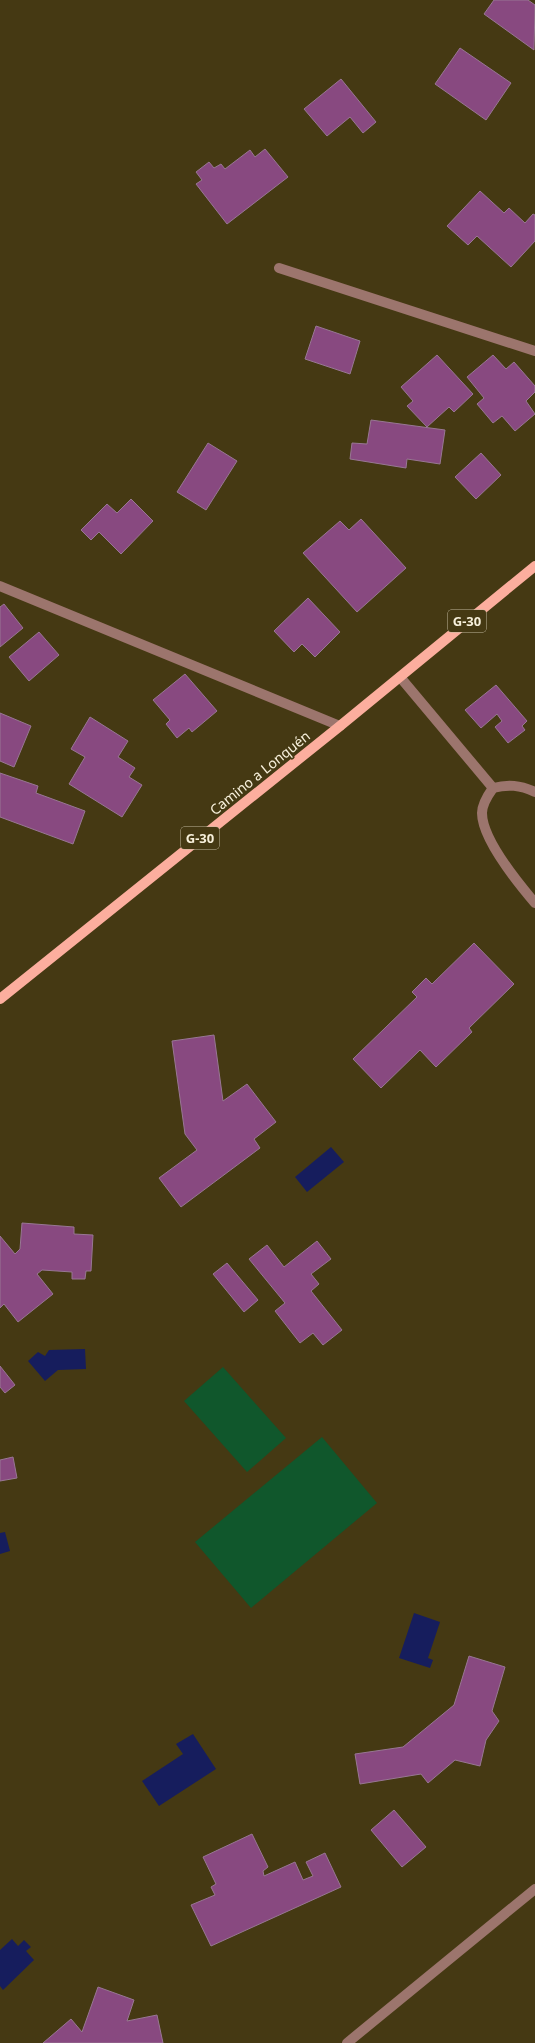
<svg xmlns="http://www.w3.org/2000/svg" width="535" height="2043" viewBox="0 0 535 2043" font-family="'Noto Sans',sans-serif">
	<style>
		.green { fill: #10572c }
		.water { fill: #161d5d }
		.building { fill: #884980; stroke: #987793 }
		.lines { fill: none; stroke-linecap: round; stroke-linejoin: round }
		.minor { stroke: #9c756d; stroke-width: 10 }
		.major { stroke: #fcae9e; stroke-width: 10 }
		.labels { text-anchor: middle; stroke-width: 3.5; stroke-linejoin: round; paint-order: stroke }
		.shield { fill: #453913; stroke: #c2b99f; stroke-width: 1 }
		.shield-label { font-size: 13px; font-weight: bold; fill: #f7f0db }
		.street-label { font-size: 14px; fill: #f7f0db; stroke: #453913 }
	</style>
	<rect width="100%" height="100%" fill="#453913"/>
	<g class="green">
		<path d="M223 1367 286 1438 247 1472 184 1401Z"/>
		<path d="M322 1437 377 1503 251 1608 195 1542Z"/>
	</g>
	<g class="water">
		<path d="M331 1147 344 1162 307 1192 295 1177Z"/>
		<path d="M85 1349 86 1369 58 1370 45 1381 28 1361 38 1352 45 1356 49 1350Z"/>
		<path d="M5 1532 10 1551 0 1554V1533Z"/>
		<path d="M414 1613 440 1622 428 1658 433 1660 430 1668 399 1658Z"/>
		<path d="M193 1734 216 1769 159 1806 142 1781 183 1754 176 1744Z"/>
		<path d="M12 1939 18 1946 24 1940 31 1947 26 1951 34 1960 3 1990 0 1986V1950Z"/>
	</g>
	<g class="building">
		<path d="M494 0H528L535 5 534 50 484 14Z"/>
		<path d="M460 48 511 83 486 120 435 84Z"/>
		<path d="M341 79 376 122 363 133 350 117 327 136 304 109Z"/>
		<path d="M265 149 288 177 227 224 196 184 202 180 196 172 209 162 214 168 221 164 225 169 250 150 255 157Z"/>
		<path d="M480 191 504 213 509 208 525 223 533 214 535 215V241L511 267 477 236 468 245 447 226Z"/>
		<path d="M316 326 360 341 350 374 305 359Z"/>
		<path d="M437 355 473 394 454 412 449 407 427 427 407 406 413 401 401 387Z"/>
		<path d="M493 355 506 369 514 362 535 386V392L526 401 535 414 515 431 502 416 493 423 477 404 484 398 467 377Z"/>
		<path d="M371 420 445 430 440 464 407 459 406 468 350 459 352 443 367 444Z"/>
		<path d="M208 443 237 461 206 510 177 492Z"/>
		<path d="M481 453 501 475 476 499 455 477Z"/>
		<path d="M131 499 153 521 121 554 99 532 91 540 81 530 107 504 117 513Z"/>
		<path d="M361 519 406 568 357 612 303 553 340 521 349 530Z"/>
		<path d="M308 598 340 632 315 657 302 644 294 652 274 631Z"/>
		<path d="M4 604 23 628 0 647V607Z"/>
		<path d="M39 632 59 655 29 681 9 657Z"/>
		<path d="M185 674 217 711 192 732 189 728 177 738 166 724 170 720 153 700Z"/>
		<path d="M496 685 527 721 522 726 525 730 508 743 495 727 502 721 497 714 481 728 465 710Z"/>
		<path d="M0 713 31 726 14 767 0 761Z"/>
		<path d="M90 717 128 741 118 757 135 768 129 777 142 785 122 817 69 784 85 757 71 749Z"/>
		<path d="M0 773 38 786 36 793 85 811 73 844 0 817Z"/>
		<path d="M474 943 514 984 469 1028 472 1032 436 1067 420 1050 381 1088 353 1059 417 997 412 992 426 978 432 984Z"/>
		<path d="M214 1035 223 1101 247 1084 276 1122 254 1139 260 1148 181 1207 159 1178 197 1150 185 1134 172 1041Z"/>
		<path d="M22 1223 74 1227V1234L93 1235 91 1271H86L85 1279H72V1272L42 1270 37 1274 53 1294 18 1322 4 1304 0 1308V1236L15 1254 20 1249Z"/>
		<path d="M317 1241 331 1259 311 1274 319 1284 311 1291 342 1330 323 1345 313 1333 300 1343 275 1311 285 1303 249 1259 267 1245 284 1267Z"/>
		<path d="M227 1263 258 1300 244 1312 213 1274Z"/>
		<path d="M0 1366 15 1385 5 1393 0 1387Z"/>
		<path d="M13 1457 17 1478 0 1481V1460Z"/>
		<path d="M469 1656 505 1667 492 1711 499 1721 486 1740 480 1766 455 1760 428 1783 421 1774 360 1784 355 1754 403 1747 454 1705Z"/>
		<path d="M394 1810 426 1847 402 1867 371 1830Z"/>
		<path d="M252 1834 268 1867 263 1871 264 1876 295 1862 303 1880 313 1876 306 1862 325 1853 341 1887 211 1946 191 1905 215 1895 211 1887 216 1884 203 1857Z"/>
		<path d="M98 1987 134 2000 127 2021 157 2015 163 2043H43L71 2019 82 2032Z"/>
	</g>
	<g class="lines">
		<g class="minor">
			<path d="M279 268 535 351"/>
			<path d="M0 586 340 726"/>
			<path d="M400 677 493 788"/>
			<path d="M493 788C488 795 482 804 482 813 482 839 518 883 535 903"/>
			<path d="M493 788C508 784 520 785 535 792"/>
			<path d="M347 2043 535 1889"/>
		</g>
		<path class="major" d="M0 999 340 726 535 566"/>
	</g>
	<g class="labels">
		<g class="shield">
			<rect x="448" y="610" width="38" height="22" rx="3"/>
			<rect x="181" y="827" width="38" height="22" rx="3"/>
		</g>
		<g class="shield-label">
			<text x="467" y="626">G-30</text>
			<text x="200" y="843">G-30</text>
		</g>
		<g class="street-label">
			<text transform="translate(260 773) rotate(-39)" y="5">Camino a Lonquén</text>
		</g>
	</g>
</svg>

* _Exercise description_:
Retype word for word all the material given above, and keep the pictures out.

* _Problem solution_:
<svg xmlns="http://www.w3.org/2000/svg" width="535" height="2043" viewBox="0 0 535 2043" font-family="'Noto Sans',sans-serif">
	<style>
		.green { fill: #10572c }
		.water { fill: #161d5d }
		.building { fill: #884980; stroke: #987793 }
		.lines { fill: none; stroke-linecap: round; stroke-linejoin: round }
		.minor { stroke: #9c756d; stroke-width: 10 }
		.major { stroke: #fcae9e; stroke-width: 10 }
		.labels { text-anchor: middle; stroke-width: 3.5; stroke-linejoin: round; paint-order: stroke }
		.shield { fill: #453913; stroke: #c2b99f; stroke-width: 1 }
		.shield-label { font-size: 13px; font-weight: bold; fill: #f7f0db }
		.street-label { font-size: 14px; fill: #f7f0db; stroke: #453913 }
	</style>
	<rect width="100%" height="100%" fill="#453913"/>
	<g class="green">
		<path d="M223 1367 286 1438 247 1472 184 1401Z"/>
		<path d="M322 1437 377 1503 251 1608 195 1542Z"/>
	</g>
	<g class="water">
		<path d="M331 1147 344 1162 307 1192 295 1177Z"/>
		<path d="M85 1349 86 1369 58 1370 45 1381 28 1361 38 1352 45 1356 49 1350Z"/>
		<path d="M5 1532 10 1551 0 1554V1533Z"/>
		<path d="M414 1613 440 1622 428 1658 433 1660 430 1668 399 1658Z"/>
		<path d="M193 1734 216 1769 159 1806 142 1781 183 1754 176 1744Z"/>
		<path d="M12 1939 18 1946 24 1940 31 1947 26 1951 34 1960 3 1990 0 1986V1950Z"/>
	</g>
	<g class="building">
		<path d="M494 0H528L535 5 534 50 484 14Z"/>
		<path d="M460 48 511 83 486 120 435 84Z"/>
		<path d="M341 79 376 122 363 133 350 117 327 136 304 109Z"/>
		<path d="M265 149 288 177 227 224 196 184 202 180 196 172 209 162 214 168 221 164 225 169 250 150 255 157Z"/>
		<path d="M480 191 504 213 509 208 525 223 533 214 535 215V241L511 267 477 236 468 245 447 226Z"/>
		<path d="M316 326 360 341 350 374 305 359Z"/>
		<path d="M437 355 473 394 454 412 449 407 427 427 407 406 413 401 401 387Z"/>
		<path d="M493 355 506 369 514 362 535 386V392L526 401 535 414 515 431 502 416 493 423 477 404 484 398 467 377Z"/>
		<path d="M371 420 445 430 440 464 407 459 406 468 350 459 352 443 367 444Z"/>
		<path d="M208 443 237 461 206 510 177 492Z"/>
		<path d="M481 453 501 475 476 499 455 477Z"/>
		<path d="M131 499 153 521 121 554 99 532 91 540 81 530 107 504 117 513Z"/>
		<path d="M361 519 406 568 357 612 303 553 340 521 349 530Z"/>
		<path d="M308 598 340 632 315 657 302 644 294 652 274 631Z"/>
		<path d="M4 604 23 628 0 647V607Z"/>
		<path d="M39 632 59 655 29 681 9 657Z"/>
		<path d="M185 674 217 711 192 732 189 728 177 738 166 724 170 720 153 700Z"/>
		<path d="M496 685 527 721 522 726 525 730 508 743 495 727 502 721 497 714 481 728 465 710Z"/>
		<path d="M0 713 31 726 14 767 0 761Z"/>
		<path d="M90 717 128 741 118 757 135 768 129 777 142 785 122 817 69 784 85 757 71 749Z"/>
		<path d="M0 773 38 786 36 793 85 811 73 844 0 817Z"/>
		<path d="M474 943 514 984 469 1028 472 1032 436 1067 420 1050 381 1088 353 1059 417 997 412 992 426 978 432 984Z"/>
		<path d="M214 1035 223 1101 247 1084 276 1122 254 1139 260 1148 181 1207 159 1178 197 1150 185 1134 172 1041Z"/>
		<path d="M22 1223 74 1227V1234L93 1235 91 1271H86L85 1279H72V1272L42 1270 37 1274 53 1294 18 1322 4 1304 0 1308V1236L15 1254 20 1249Z"/>
		<path d="M317 1241 331 1259 311 1274 319 1284 311 1291 342 1330 323 1345 313 1333 300 1343 275 1311 285 1303 249 1259 267 1245 284 1267Z"/>
		<path d="M227 1263 258 1300 244 1312 213 1274Z"/>
		<path d="M0 1366 15 1385 5 1393 0 1387Z"/>
		<path d="M13 1457 17 1478 0 1481V1460Z"/>
		<path d="M469 1656 505 1667 492 1711 499 1721 486 1740 480 1766 455 1760 428 1783 421 1774 360 1784 355 1754 403 1747 454 1705Z"/>
		<path d="M394 1810 426 1847 402 1867 371 1830Z"/>
		<path d="M252 1834 268 1867 263 1871 264 1876 295 1862 303 1880 313 1876 306 1862 325 1853 341 1887 211 1946 191 1905 215 1895 211 1887 216 1884 203 1857Z"/>
		<path d="M98 1987 134 2000 127 2021 157 2015 163 2043H43L71 2019 82 2032Z"/>
	</g>
	<g class="lines">
		<g class="minor">
			<path d="M279 268 535 351"/>
			<path d="M0 586 340 726"/>
			<path d="M400 677 493 788"/>
			<path d="M493 788C488 795 482 804 482 813 482 839 518 883 535 903"/>
			<path d="M493 788C508 784 520 785 535 792"/>
			<path d="M347 2043 535 1889"/>
		</g>
		<path class="major" d="M0 999 340 726 535 566"/>
	</g>
	<g class="labels">
		<g class="shield">
			<rect x="448" y="610" width="38" height="22" rx="3"/>
			<rect x="181" y="827" width="38" height="22" rx="3"/>
		</g>
		<g class="shield-label">
			<text x="467" y="626">G-30</text>
			<text x="200" y="843">G-30</text>
		</g>
		<g class="street-label">
			<text transform="translate(260 773) rotate(-39)" y="5">Camino a Lonquén</text>
		</g>
	</g>
</svg>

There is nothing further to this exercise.